Open dorg-ekrolewicz opened 6 years ago
The current code misses any records with exact duplicates which don't also have any near duplicates that appear in clustered_dupes returned from deduper.match() in csvddedupe.py:.
Original code:
` clustered_dupes = deduper.match(unique_d, threshold)
expanded_clustered_dupes = []
for cluster, scores in clustered_dupes:
new_cluster = list(cluster)
new_scores = list(scores)
for row_id, score in zip(cluster, scores):
children = parents.get(row_id, [])
new_cluster.extend(children)
new_scores.extend([score] * len(children))

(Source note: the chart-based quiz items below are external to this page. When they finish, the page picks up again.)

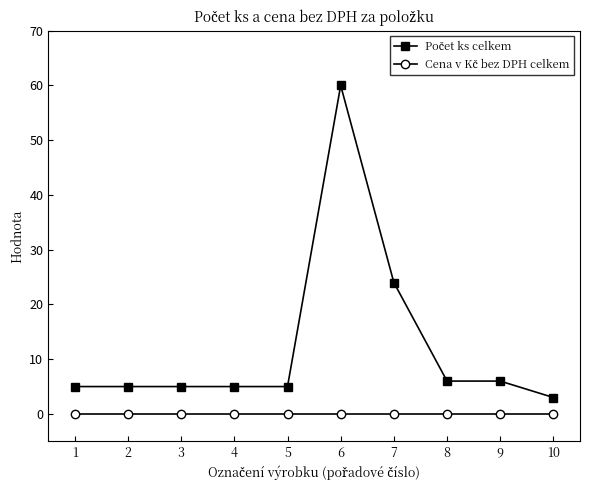

What is the greatest value displayed?

60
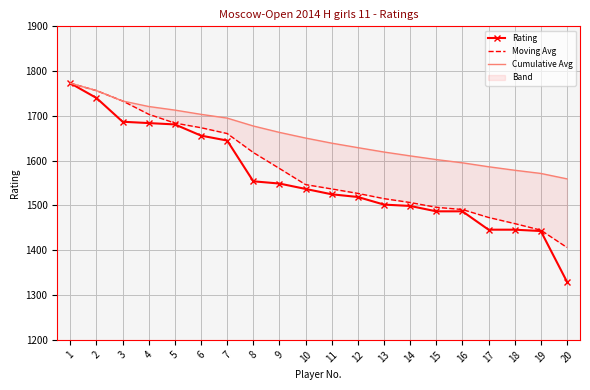

Where does the Cumulative Avg series first go above 1650?

1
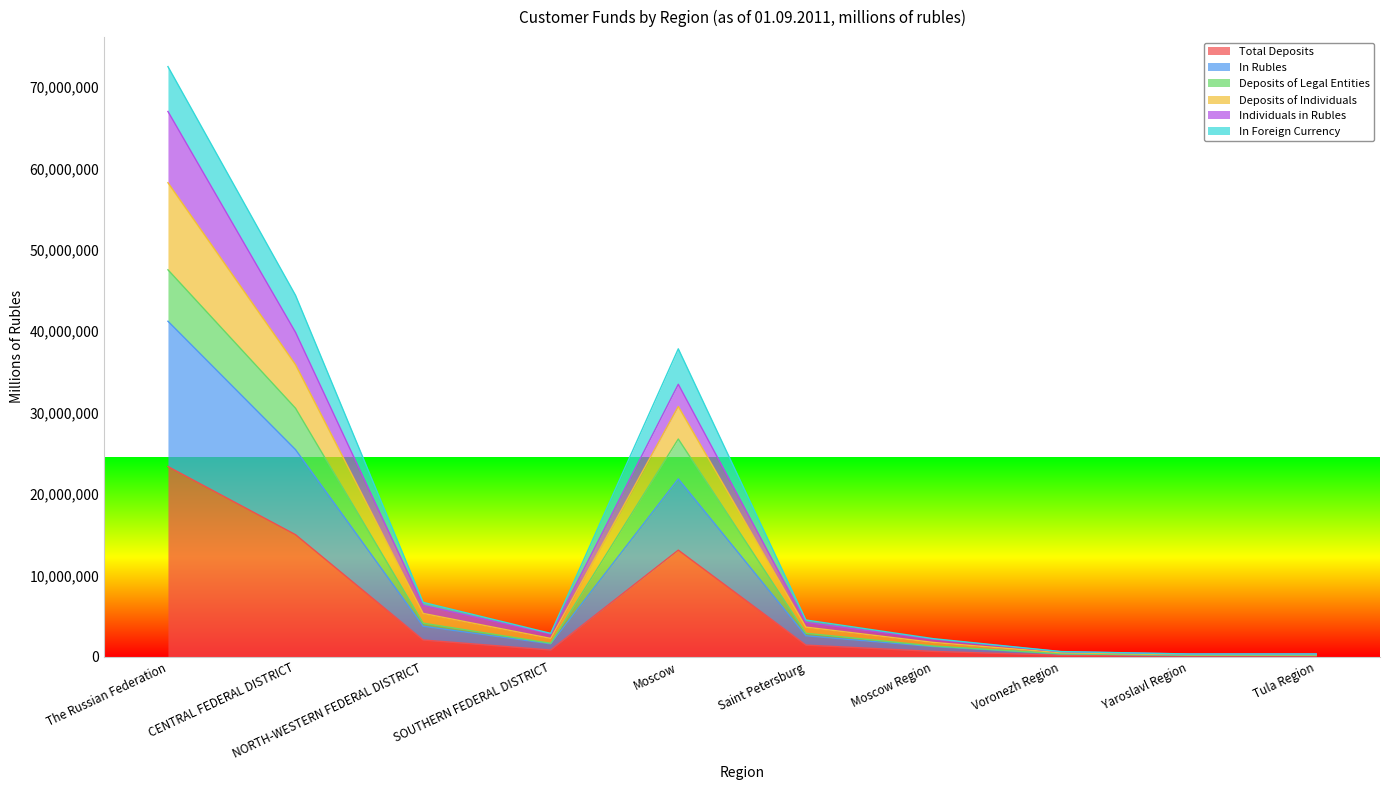

How many lines are shown in the chart?

6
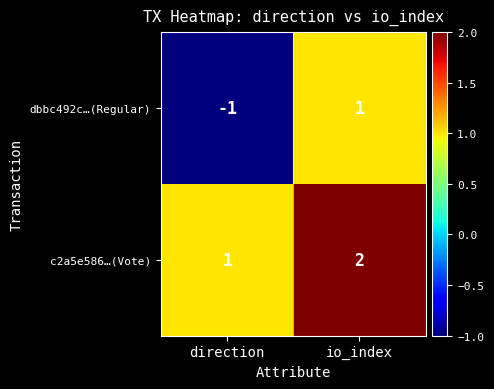

At which category is the sum across all series the highest?

io_index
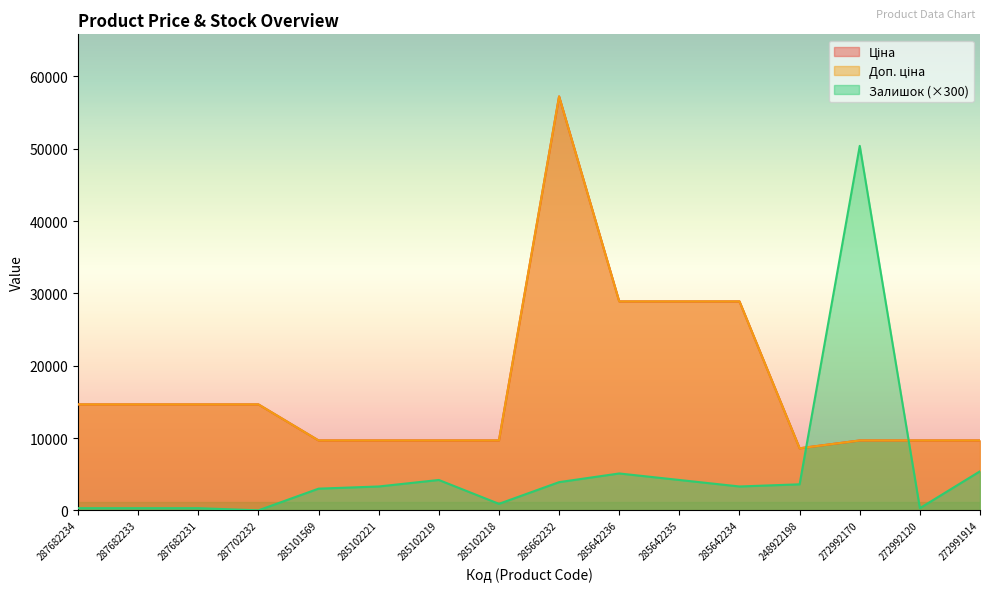

Where is the first local maximum for Залишок?

285102219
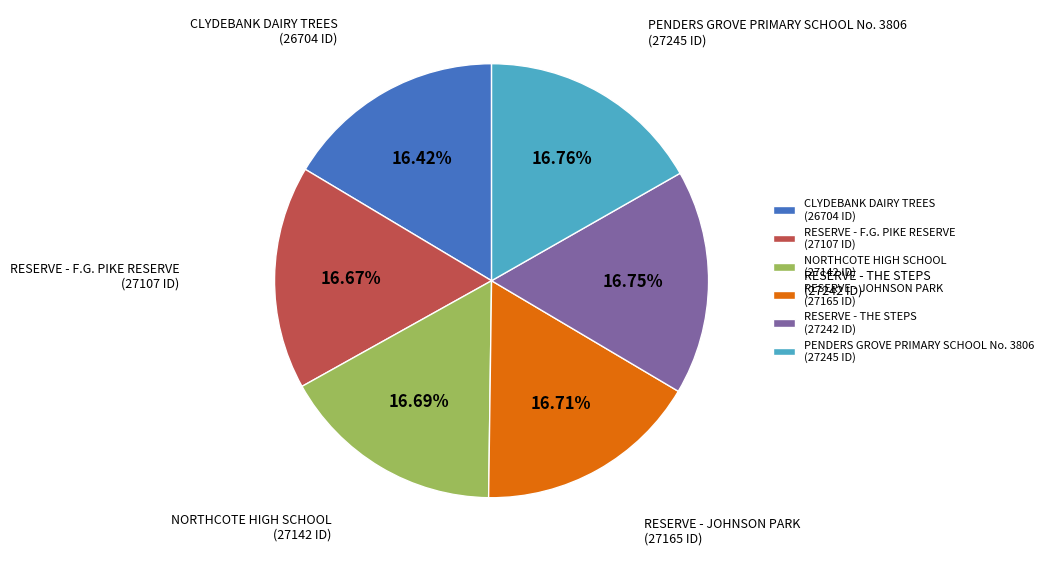

Is there a majority slice in this chart?

No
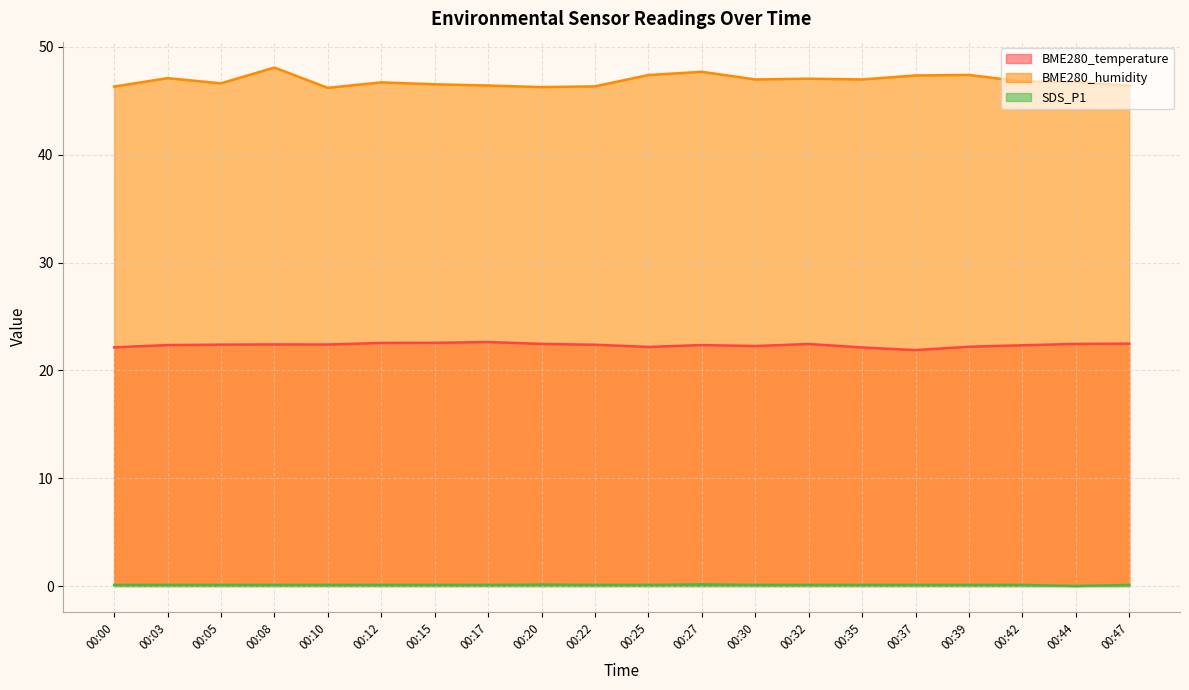

What is the value of the BME280_humidity point at the 9th from the left?

46.3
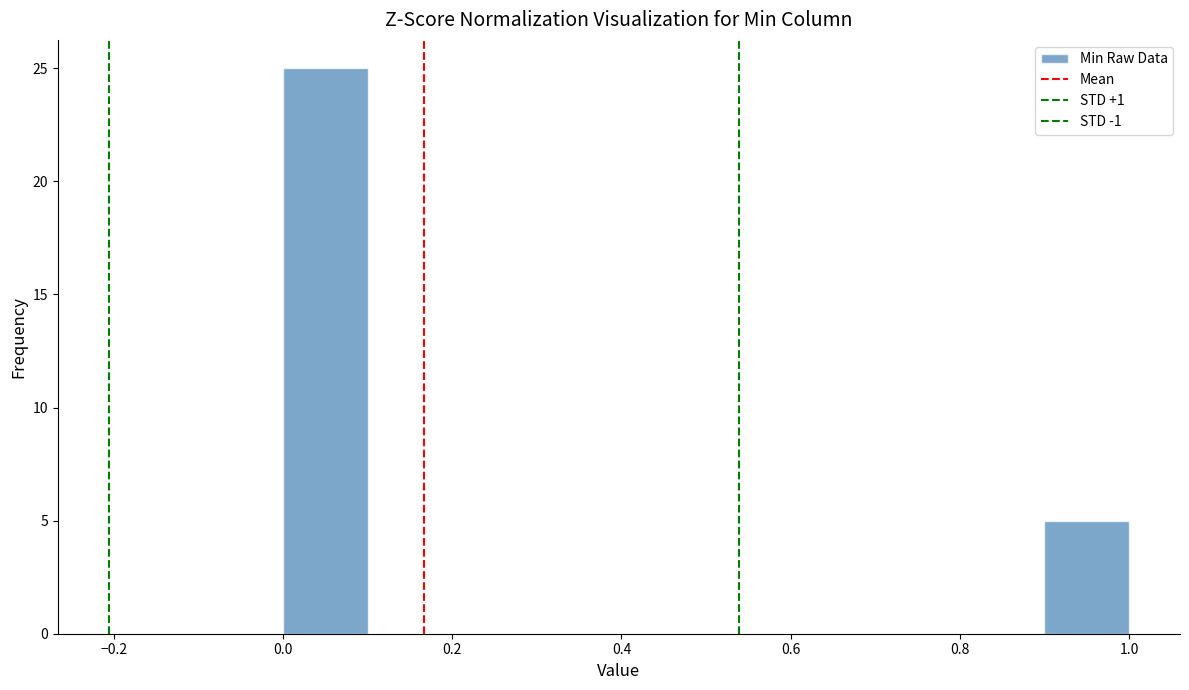

Reading left to right, list every bar in this chart as the range it spans on the x-axis followed by its height. The values are not printed on the chart, so give them approximately, as read against the axis.

0.0 to 0.1: 25
0.1 to 0.2: 0
0.2 to 0.3: 0
0.3 to 0.4: 0
0.4 to 0.5: 0
0.5 to 0.6: 0
0.6 to 0.7: 0
0.7 to 0.8: 0
0.8 to 0.9: 0
0.9 to 1.0: 5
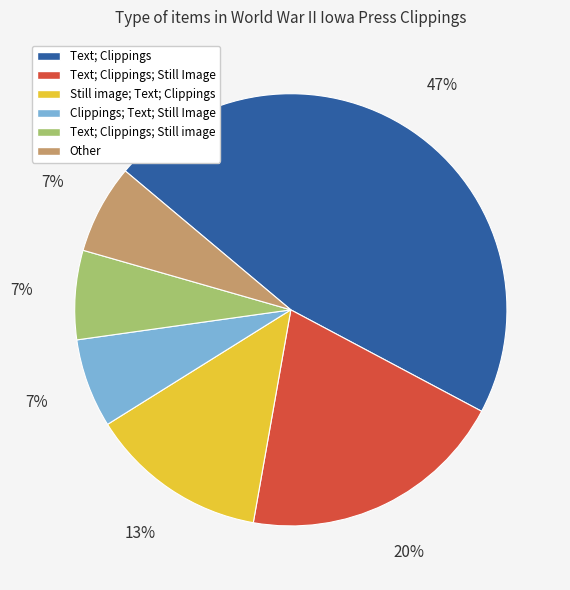

True or false: Text; Clippings accounts for 47% of the total.

True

expanded_clustered_dupes.append((new_cluster, new_scores))
clustered_dupes = expanded_clustered_dupes
` Code with a fix that works locally for exact duplicates not caught above: <
clustered_dupes = deduper.match(unique_d, threshold)
expanded_clustered_dupes = []
rows_used = []
for cluster, scores in clustered_dupes:
new_cluster = list(cluster)
new_scores = list(scores)
for row_id, score in zip(cluster, scores):
children = parents.get(row_id, [])
new_cluster.extend(children)
new_scores.extend([score] * len(children))
expanded_clustered_dupes.append((new_cluster, new_scores))
# Add any parents with no clustered exact_dups but with exact dupes to expanded_clustered_dupes
# or else they are omitted counted as non duplicates.
for row, exact_dups in parents.items():
if row not in rows_used and exact_dups is not None and len(exact_dups) > 0:
new_cluster = [row]
new_cluster.extend(exact_dups)
new_scores = [1.0]
new_scores.extend([1.0] * len(exact_dups))
expanded_clustered_dupes.append((new_cluster, new_scores))
clustered_dupes = expanded_clustered_dupes
Wow! This is such an important issue. I'm very grateful for @dorg-ekrolewicz calling it out, and especially for @batesmotel34 offering a fix.
I ran this on a file with a little over 12K rows and the difference in what I'm calling "single-row clusters" is ~10000 rows without the fix, and only ~1500 rows with the fix...
That's 8500 false negatives the fix converted to true-duplicate clusters.
In the results shown above, the algorithm does a great job of assigning Cluster ID = 0 for a contact with various title changes, but for some reason it assigns a different cluster ID for identical rows ("Christine Wack" has multiple cluster ID's). Christine's case seems to be the trivial one, why would we get different cluster ID's then? (same goes for Tom Baty)
Any advice/help on where to look is much appreciated.